Your goal:
Could you output each record below exactly as it stands and leave the pictures out?

Extracted material:

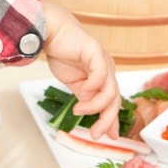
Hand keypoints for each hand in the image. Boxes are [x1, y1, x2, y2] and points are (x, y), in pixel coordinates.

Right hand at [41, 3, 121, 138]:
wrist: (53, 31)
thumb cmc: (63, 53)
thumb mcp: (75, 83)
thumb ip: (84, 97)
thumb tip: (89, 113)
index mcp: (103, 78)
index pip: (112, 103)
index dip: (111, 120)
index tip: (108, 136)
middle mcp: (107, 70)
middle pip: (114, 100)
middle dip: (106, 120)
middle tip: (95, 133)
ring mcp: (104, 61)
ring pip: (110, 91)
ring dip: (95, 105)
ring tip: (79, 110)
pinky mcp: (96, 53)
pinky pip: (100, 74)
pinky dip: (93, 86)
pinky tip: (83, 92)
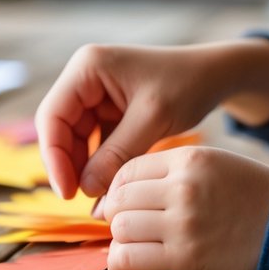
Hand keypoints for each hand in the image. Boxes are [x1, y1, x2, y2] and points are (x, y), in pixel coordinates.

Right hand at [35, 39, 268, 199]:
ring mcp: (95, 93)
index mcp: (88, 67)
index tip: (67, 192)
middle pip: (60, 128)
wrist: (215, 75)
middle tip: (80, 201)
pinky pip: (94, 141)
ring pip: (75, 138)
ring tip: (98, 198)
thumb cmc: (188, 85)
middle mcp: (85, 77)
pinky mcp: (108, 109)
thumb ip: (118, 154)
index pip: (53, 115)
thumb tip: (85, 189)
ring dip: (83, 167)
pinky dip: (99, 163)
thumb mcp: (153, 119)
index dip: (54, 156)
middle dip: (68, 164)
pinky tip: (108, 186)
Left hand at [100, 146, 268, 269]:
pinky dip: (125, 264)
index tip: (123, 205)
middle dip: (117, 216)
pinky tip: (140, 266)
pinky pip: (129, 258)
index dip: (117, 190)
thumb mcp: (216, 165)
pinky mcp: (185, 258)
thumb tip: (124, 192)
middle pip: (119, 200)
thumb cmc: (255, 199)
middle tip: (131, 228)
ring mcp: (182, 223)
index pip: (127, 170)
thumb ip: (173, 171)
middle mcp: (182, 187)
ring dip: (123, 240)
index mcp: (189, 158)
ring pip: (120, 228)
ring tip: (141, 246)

Task result:
Hand keypoints for each hand in the image. Boxes are [x1, y1, x2, y2] and points are (x, y), in pixel coordinates.

Right hand at [41, 3, 121, 138]:
wrist: (53, 31)
thumb cmc: (63, 53)
thumb mcp: (75, 83)
thumb ip: (84, 97)
thumb tip: (89, 113)
index mcp: (103, 78)
index pip: (112, 103)
index dip: (111, 120)
index tip: (108, 136)
middle mcp: (107, 70)
middle pip: (114, 100)
middle dip: (106, 120)
middle tip: (95, 133)
ring mcp: (104, 61)
ring pip: (110, 91)
ring dip: (95, 105)
ring tip: (79, 110)
pinky mcp: (96, 53)
pinky pip: (100, 74)
pinky dip: (93, 86)
pinky tip: (83, 92)
Hand keypoints for each hand in the image. Boxes are [x1, y1, x2, y2] and points are (x, y), in pixel coordinates.

Right hand at [35, 39, 268, 199]:
ring mcp: (95, 93)
index mcp: (88, 67)
index tip: (67, 192)
middle pip: (60, 128)
wrist: (215, 75)
middle tip: (80, 201)
pinky pip: (94, 141)
ring pip: (75, 138)
ring tip: (98, 198)
thumb cmc: (188, 85)
middle mcp: (85, 77)
pinky mcp: (108, 109)
thumb ip: (118, 154)
index pip: (53, 115)
thumb tip: (85, 189)
ring dip: (83, 167)
pinky dip: (99, 163)
thumb mcp: (153, 119)
index dip: (54, 156)
middle dip: (68, 164)
pinky tip: (108, 186)
Left hand at [100, 146, 268, 269]:
pinky dip: (125, 264)
index tip: (123, 205)
middle dip: (117, 216)
pinky tip: (140, 266)
pinky pip: (129, 258)
index dip: (117, 190)
thumb mcp: (216, 165)
pinky mcp: (185, 258)
thumb tip: (124, 192)
middle pip: (119, 200)
thumb cmc: (255, 199)
middle tip: (131, 228)
ring mcp: (182, 223)
index pip: (127, 170)
thumb ip: (173, 171)
middle mcp: (182, 187)
ring dip: (123, 240)
index mcp: (189, 158)
ring pip: (120, 228)
ring tip: (141, 246)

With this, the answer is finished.